Other tidbits from the scrapbooks include information about the first president, George Frederickson, who held office all but two years between 1911 and 1918, and about the gala event opening the swimming pool in 1932.

“There were 54 living models walking around displaying creations in bathing suits, beach pajamas and sportswear,” news about the pool event stated.

And, in 1933 there was a notice for members: “A 5-cent per person service charge will be made on all food checks in lieu of tipping.”

There have been hundreds of community golf tournaments on the golf course, featuring award dinners afterward, including the Trans-Mississippi Golf Association tournament in 1932 and the Club Boomerang tournament held every other year.

Huffman, former president and member of the club for 60 years, noted the club has also hosted the USA Amateur Golf Tournament, the Women’s Western Open, the qualifying rounds for the U.S. Open and the U.S. amateur tournaments, State Women’s Championship (WOGA) and many charity golf events.

“The golf course was well designed from the beginning,” Huffman said. “It has become top-notch over time, and such a premiere setting in the Southwest enabled us to assemble an expert and competent staff and manager. Some 70 years ago, it was an unsprinkled prairie vs. today’s oasis.”

Huffman’s early club memories involve the swimming pool and playing bingo.

“We rode our bikes to the club, stayed all day until it was time to go home for dinner,” he said.

On the day after the Fourth of July in 1952, there was an article from Tess’ Tea Table Talk in the Oklahoma News.

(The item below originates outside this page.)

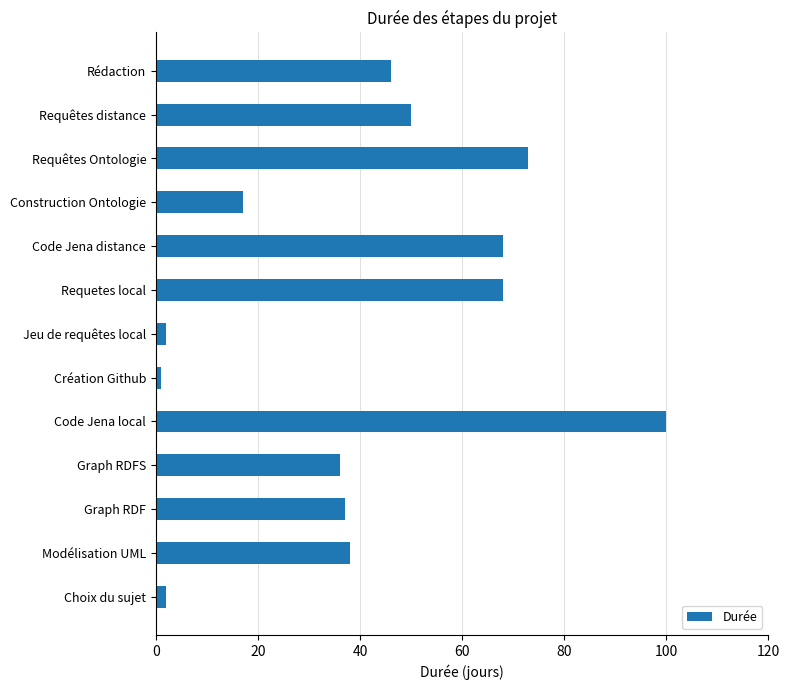

How many data points does each series have?

13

She wrote: “Somewhere in Oklahoma there may be a more delightful place to eat on a summer evening than the terrace of the Oklahoma City Golf & Country Club, but I doubt it. There have been other years when a more extensive program of entertainment was presented but, after all, dinner in such a spot, with congenial friends all about, and the fireworks for which the American soul thirsts on this particular day, to end the evening, is quite enough.”

And all of the 2011-12 Oklahoma City Golf & Country Club members will agree: “Dinner in such a spot, with congenial friends all about, is quite enough.”